* _Task statement_:
Please turn every line of the records below into a single numbered list, skipping blank lines. Leave the pictures out of your answer.

(Data for processing begins)

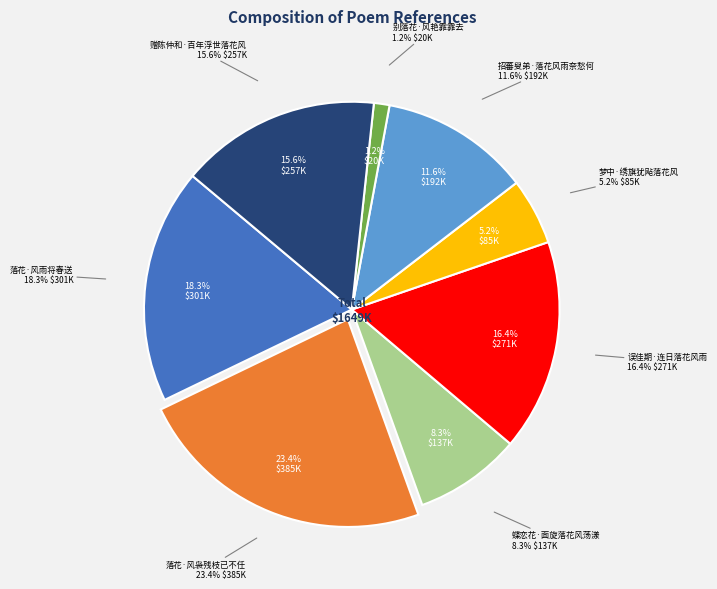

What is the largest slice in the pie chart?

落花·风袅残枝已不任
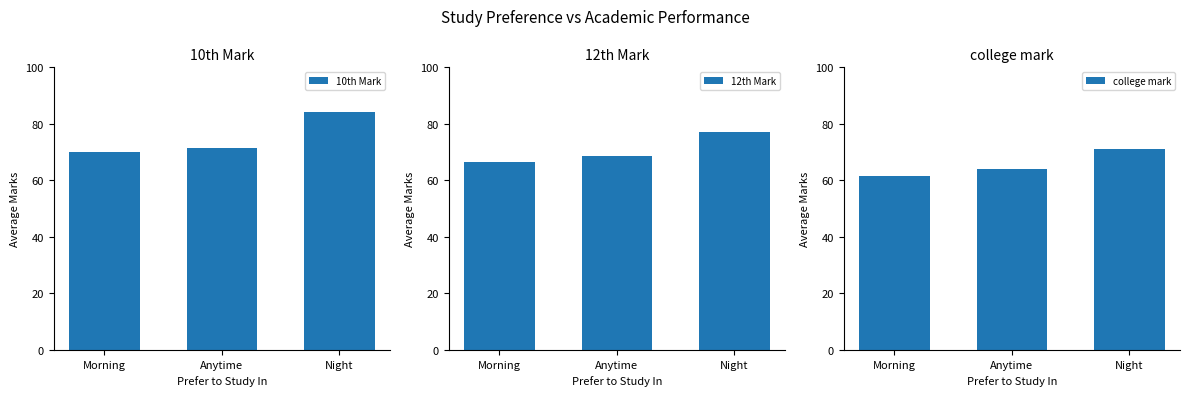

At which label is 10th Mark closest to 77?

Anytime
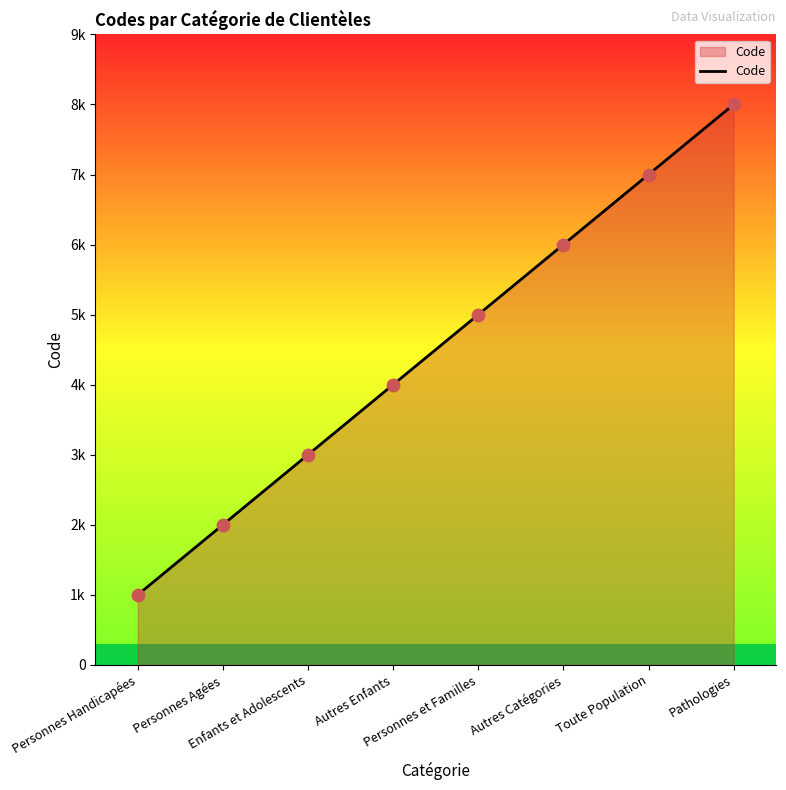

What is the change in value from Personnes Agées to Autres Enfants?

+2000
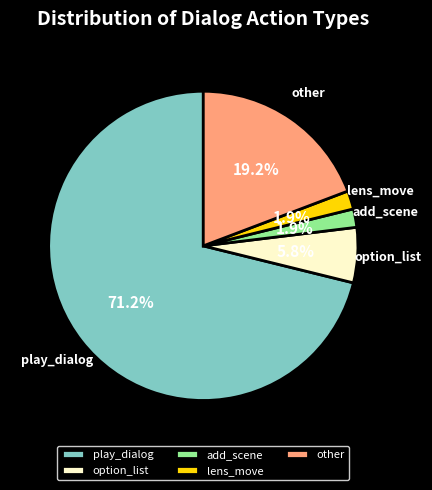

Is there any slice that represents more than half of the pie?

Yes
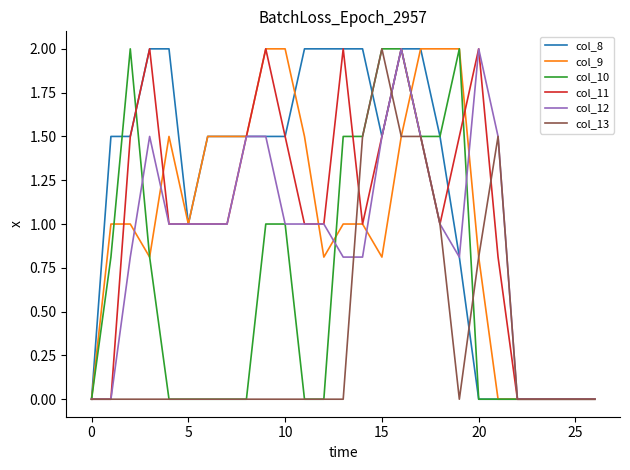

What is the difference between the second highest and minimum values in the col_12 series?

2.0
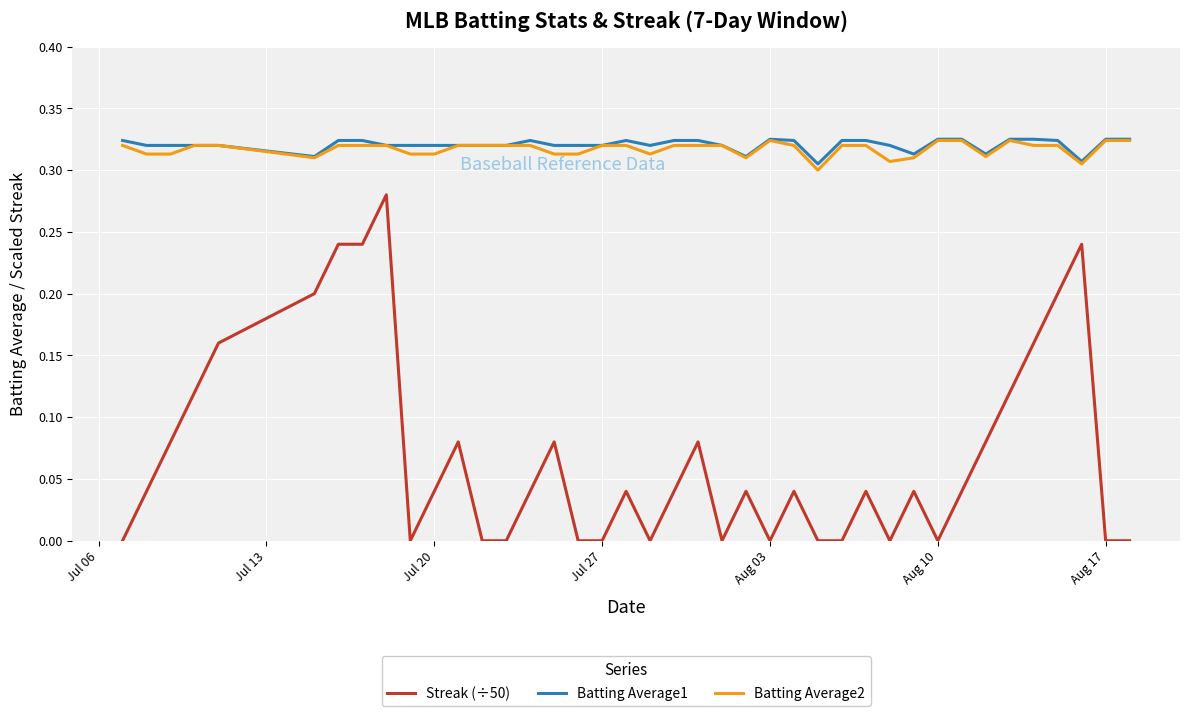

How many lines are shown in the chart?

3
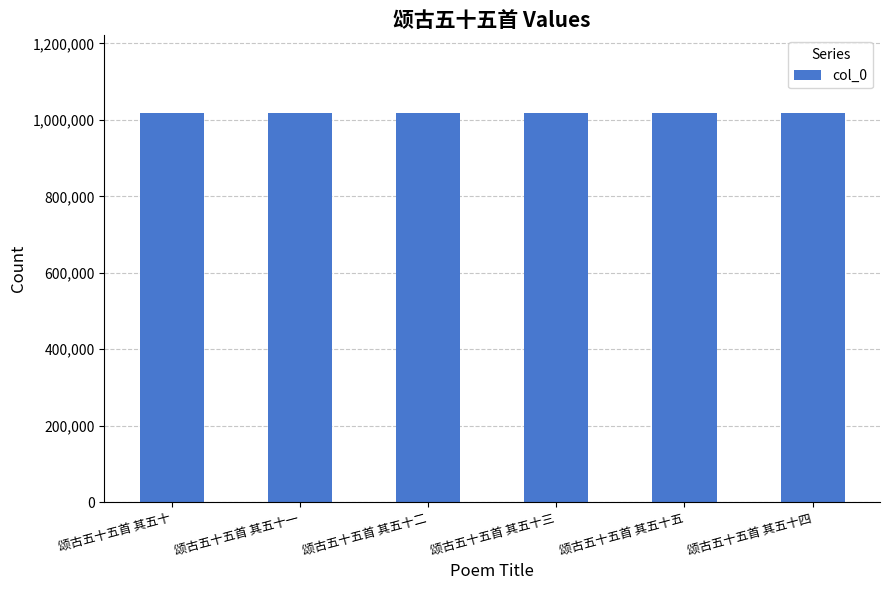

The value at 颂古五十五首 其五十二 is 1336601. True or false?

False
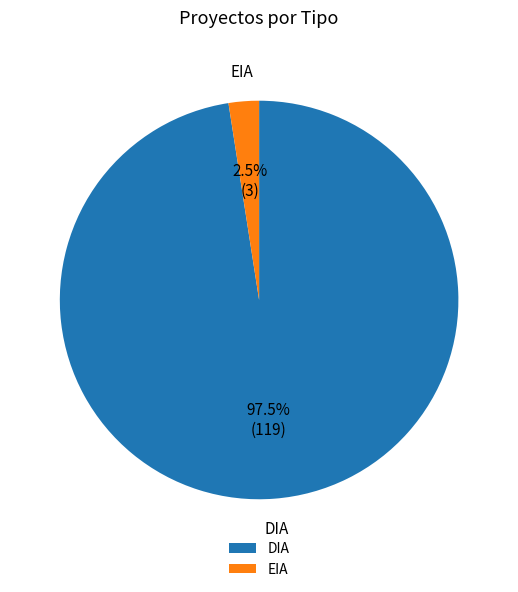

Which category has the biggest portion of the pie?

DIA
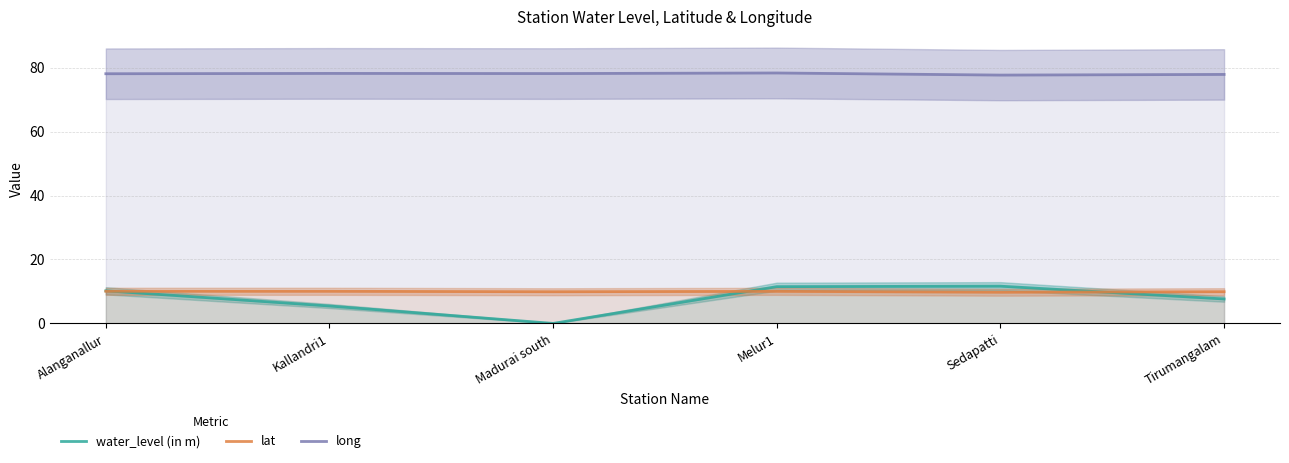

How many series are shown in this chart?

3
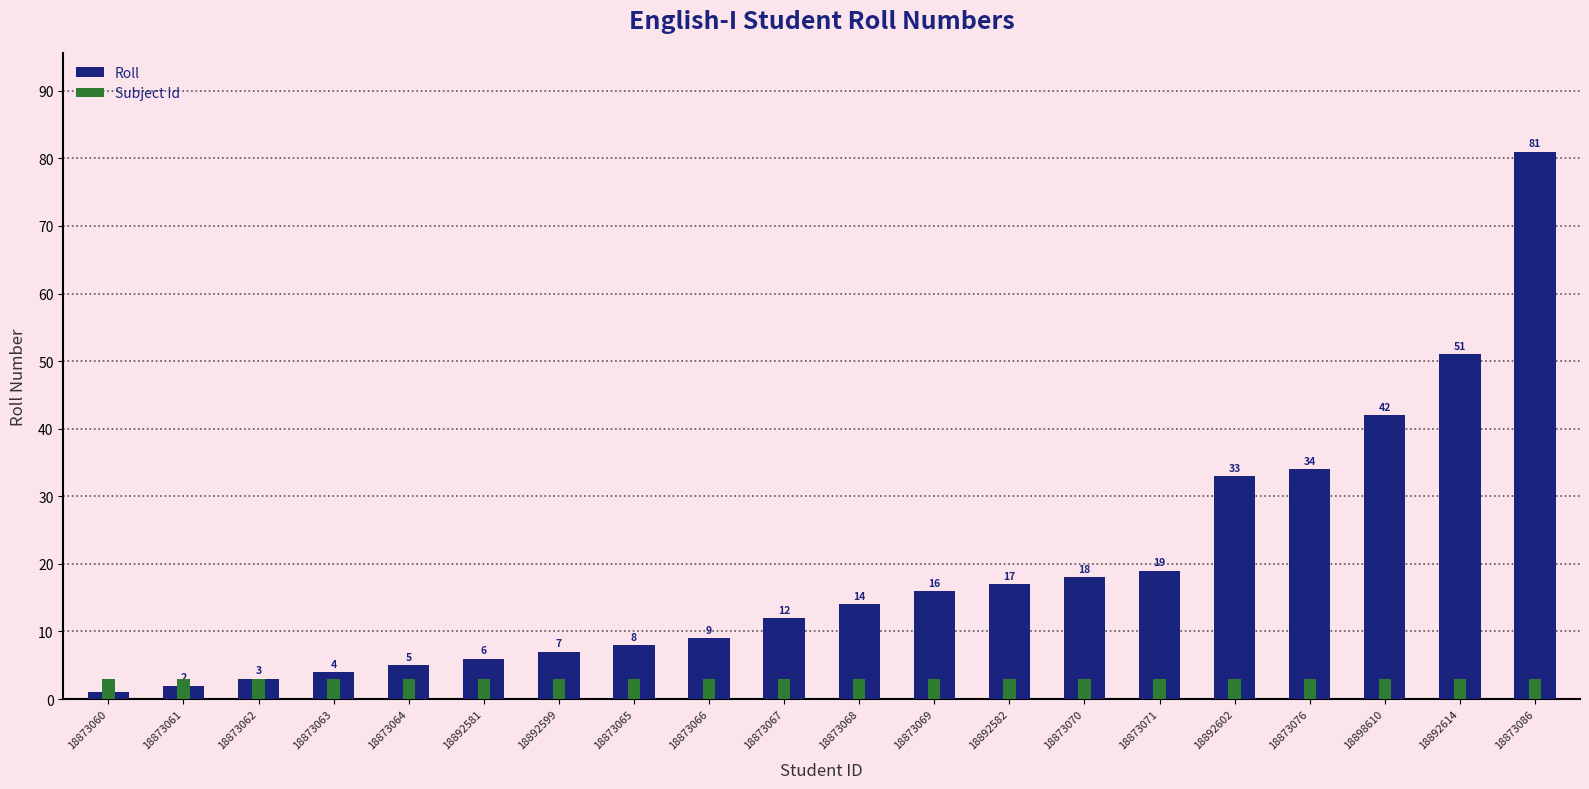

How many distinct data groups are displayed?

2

(Data for processing ends)

* _Task result_:
1. What is the largest slice in the pie chart?
2. 落花·风袅残枝已不任
3. At which label is 10th Mark closest to 77?
4. Anytime
5. What is the change in value from Personnes Agées to Autres Enfants?
6. +2000
7. Is there any slice that represents more than half of the pie?
8. Yes
9. What is the difference between the second highest and minimum values in the col_12 series?
10. 2.0
11. How many lines are shown in the chart?
12. 3
13. The value at 颂古五十五首 其五十二 is 1336601. True or false?
14. False
15. Which category has the biggest portion of the pie?
16. DIA
17. How many series are shown in this chart?
18. 3
19. How many distinct data groups are displayed?
20. 2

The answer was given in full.